# TASK INPUT

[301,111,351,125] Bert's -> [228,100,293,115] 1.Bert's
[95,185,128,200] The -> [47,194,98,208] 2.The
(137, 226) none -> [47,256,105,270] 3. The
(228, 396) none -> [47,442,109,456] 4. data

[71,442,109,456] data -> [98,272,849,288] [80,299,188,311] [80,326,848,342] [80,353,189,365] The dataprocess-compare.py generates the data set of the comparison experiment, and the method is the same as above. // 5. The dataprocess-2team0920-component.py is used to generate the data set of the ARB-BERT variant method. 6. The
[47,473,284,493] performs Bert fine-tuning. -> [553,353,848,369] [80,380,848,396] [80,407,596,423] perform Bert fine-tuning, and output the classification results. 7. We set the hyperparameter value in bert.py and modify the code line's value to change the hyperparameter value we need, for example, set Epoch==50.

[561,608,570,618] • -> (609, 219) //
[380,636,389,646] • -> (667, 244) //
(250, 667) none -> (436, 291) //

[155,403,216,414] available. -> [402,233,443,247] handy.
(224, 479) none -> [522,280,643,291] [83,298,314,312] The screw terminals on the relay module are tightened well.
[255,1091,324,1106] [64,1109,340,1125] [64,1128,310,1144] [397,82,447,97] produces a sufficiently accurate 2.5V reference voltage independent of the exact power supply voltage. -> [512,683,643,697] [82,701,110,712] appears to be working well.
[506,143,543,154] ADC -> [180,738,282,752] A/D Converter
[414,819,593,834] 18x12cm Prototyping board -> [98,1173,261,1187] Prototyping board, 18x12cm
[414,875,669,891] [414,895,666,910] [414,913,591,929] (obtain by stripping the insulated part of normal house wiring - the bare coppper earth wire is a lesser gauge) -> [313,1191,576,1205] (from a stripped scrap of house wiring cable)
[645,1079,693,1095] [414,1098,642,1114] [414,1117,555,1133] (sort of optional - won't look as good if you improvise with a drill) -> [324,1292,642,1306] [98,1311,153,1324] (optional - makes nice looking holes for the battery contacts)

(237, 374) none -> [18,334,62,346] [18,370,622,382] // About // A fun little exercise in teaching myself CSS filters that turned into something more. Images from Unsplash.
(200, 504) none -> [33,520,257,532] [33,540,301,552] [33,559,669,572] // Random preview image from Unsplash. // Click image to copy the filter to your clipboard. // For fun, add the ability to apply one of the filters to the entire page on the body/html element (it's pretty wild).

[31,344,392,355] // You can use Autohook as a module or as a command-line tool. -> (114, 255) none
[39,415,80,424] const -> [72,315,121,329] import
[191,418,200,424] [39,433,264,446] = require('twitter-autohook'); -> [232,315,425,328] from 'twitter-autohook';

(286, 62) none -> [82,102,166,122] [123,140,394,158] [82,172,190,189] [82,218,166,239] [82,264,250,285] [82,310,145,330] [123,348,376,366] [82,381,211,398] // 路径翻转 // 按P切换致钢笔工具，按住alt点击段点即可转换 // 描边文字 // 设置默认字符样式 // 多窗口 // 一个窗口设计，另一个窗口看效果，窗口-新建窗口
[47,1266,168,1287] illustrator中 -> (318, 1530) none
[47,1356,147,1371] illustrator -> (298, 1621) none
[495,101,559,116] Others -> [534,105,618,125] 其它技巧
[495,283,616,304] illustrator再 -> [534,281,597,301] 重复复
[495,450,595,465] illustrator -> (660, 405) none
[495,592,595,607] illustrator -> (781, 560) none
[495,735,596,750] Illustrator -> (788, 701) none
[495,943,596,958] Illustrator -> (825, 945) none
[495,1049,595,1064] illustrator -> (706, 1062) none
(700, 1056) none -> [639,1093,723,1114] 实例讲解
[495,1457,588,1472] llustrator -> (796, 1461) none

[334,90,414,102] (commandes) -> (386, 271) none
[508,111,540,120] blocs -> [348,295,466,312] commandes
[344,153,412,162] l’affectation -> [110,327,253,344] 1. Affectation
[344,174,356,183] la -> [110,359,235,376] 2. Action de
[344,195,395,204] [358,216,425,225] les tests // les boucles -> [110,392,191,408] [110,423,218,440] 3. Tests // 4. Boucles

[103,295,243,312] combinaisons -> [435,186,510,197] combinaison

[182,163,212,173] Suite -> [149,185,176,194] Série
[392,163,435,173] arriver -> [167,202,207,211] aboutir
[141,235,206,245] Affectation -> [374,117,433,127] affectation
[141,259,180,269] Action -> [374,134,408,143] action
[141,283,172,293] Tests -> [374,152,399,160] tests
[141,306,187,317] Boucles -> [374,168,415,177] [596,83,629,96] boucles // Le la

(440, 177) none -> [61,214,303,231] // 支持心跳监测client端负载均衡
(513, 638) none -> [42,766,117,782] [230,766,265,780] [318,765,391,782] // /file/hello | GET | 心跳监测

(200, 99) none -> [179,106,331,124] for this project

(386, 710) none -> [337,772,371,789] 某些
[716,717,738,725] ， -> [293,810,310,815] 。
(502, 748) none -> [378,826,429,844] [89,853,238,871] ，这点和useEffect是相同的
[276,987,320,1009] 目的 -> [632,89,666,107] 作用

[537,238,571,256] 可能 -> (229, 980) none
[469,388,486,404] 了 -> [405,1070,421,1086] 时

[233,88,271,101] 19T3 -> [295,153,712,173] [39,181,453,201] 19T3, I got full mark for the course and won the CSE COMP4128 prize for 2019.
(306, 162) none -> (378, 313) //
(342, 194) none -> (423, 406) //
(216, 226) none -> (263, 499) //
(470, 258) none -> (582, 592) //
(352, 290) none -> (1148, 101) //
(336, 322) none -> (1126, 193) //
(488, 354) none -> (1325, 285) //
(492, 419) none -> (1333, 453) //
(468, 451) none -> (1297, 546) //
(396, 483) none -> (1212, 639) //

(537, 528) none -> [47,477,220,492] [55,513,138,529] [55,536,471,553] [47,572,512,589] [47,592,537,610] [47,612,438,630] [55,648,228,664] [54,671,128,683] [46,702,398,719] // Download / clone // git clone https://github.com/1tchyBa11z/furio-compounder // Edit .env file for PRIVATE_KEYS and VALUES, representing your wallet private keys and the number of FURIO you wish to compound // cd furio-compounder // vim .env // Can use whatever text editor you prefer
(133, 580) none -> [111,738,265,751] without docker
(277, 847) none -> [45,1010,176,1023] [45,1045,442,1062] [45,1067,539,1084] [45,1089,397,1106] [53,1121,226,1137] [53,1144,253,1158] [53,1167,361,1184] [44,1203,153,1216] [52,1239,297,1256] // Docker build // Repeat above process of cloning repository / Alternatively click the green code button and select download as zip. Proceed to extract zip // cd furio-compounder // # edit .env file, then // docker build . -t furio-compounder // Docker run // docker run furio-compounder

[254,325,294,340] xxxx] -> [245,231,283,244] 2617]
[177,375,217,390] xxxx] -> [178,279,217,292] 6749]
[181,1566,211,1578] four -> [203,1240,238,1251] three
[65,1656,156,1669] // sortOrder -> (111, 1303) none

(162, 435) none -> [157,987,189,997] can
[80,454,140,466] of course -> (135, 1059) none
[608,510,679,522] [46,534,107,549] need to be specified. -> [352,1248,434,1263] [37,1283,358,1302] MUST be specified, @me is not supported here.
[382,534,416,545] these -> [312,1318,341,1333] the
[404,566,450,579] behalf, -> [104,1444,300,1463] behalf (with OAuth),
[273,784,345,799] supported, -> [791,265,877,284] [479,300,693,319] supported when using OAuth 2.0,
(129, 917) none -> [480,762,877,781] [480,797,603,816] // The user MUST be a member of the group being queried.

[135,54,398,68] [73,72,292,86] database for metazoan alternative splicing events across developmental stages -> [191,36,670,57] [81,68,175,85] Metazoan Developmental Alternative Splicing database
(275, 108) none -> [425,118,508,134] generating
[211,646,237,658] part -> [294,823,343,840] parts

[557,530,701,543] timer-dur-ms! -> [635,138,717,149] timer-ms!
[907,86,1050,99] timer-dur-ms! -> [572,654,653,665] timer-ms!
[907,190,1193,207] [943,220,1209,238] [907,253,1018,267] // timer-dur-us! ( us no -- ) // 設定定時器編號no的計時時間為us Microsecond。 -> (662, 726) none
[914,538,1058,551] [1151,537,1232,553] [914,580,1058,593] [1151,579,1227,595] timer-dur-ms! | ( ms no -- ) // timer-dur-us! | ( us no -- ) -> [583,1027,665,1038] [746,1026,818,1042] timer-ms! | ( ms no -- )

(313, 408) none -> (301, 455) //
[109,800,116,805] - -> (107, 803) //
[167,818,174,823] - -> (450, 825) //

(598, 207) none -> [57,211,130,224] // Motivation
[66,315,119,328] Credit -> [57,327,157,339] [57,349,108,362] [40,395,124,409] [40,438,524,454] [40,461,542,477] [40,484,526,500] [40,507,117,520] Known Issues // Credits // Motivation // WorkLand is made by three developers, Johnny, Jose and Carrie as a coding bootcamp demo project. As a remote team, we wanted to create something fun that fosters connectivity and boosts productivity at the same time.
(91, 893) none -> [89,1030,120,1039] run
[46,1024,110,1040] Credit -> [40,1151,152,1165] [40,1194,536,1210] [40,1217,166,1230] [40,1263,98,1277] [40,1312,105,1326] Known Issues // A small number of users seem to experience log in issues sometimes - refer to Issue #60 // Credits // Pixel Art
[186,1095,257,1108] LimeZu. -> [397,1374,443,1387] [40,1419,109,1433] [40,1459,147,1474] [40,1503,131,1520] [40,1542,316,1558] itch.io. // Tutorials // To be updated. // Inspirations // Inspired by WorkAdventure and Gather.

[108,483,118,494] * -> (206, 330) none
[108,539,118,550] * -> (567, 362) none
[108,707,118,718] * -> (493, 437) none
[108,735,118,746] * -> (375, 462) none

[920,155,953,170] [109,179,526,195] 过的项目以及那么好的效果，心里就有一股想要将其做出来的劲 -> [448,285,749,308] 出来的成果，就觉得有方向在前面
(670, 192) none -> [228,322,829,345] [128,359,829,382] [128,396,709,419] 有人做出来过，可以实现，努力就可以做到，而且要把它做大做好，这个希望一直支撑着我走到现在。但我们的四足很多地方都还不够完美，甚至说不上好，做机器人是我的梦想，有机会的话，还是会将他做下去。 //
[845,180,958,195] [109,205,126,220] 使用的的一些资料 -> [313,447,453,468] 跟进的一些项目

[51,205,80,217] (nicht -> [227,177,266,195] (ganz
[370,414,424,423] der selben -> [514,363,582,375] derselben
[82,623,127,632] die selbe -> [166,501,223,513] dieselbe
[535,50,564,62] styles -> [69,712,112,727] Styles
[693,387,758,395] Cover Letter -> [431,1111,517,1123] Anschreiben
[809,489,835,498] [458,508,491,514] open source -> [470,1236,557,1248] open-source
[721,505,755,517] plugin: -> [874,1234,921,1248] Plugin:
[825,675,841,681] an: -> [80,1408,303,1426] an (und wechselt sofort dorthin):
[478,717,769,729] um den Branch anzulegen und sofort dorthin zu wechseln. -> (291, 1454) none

# WORK TO COMPLETE
Of all the entries above, repeat only the lines from the line that has "[495,450,595,465] illustrator ->" to the line that has "[508,111,540,120] blocs ->", both lines included, exactly.

# SOLUTION BELOW
[495,450,595,465] illustrator -> (660, 405) none
[495,592,595,607] illustrator -> (781, 560) none
[495,735,596,750] Illustrator -> (788, 701) none
[495,943,596,958] Illustrator -> (825, 945) none
[495,1049,595,1064] illustrator -> (706, 1062) none
(700, 1056) none -> [639,1093,723,1114] 实例讲解
[495,1457,588,1472] llustrator -> (796, 1461) none

[334,90,414,102] (commandes) -> (386, 271) none
[508,111,540,120] blocs -> [348,295,466,312] commandes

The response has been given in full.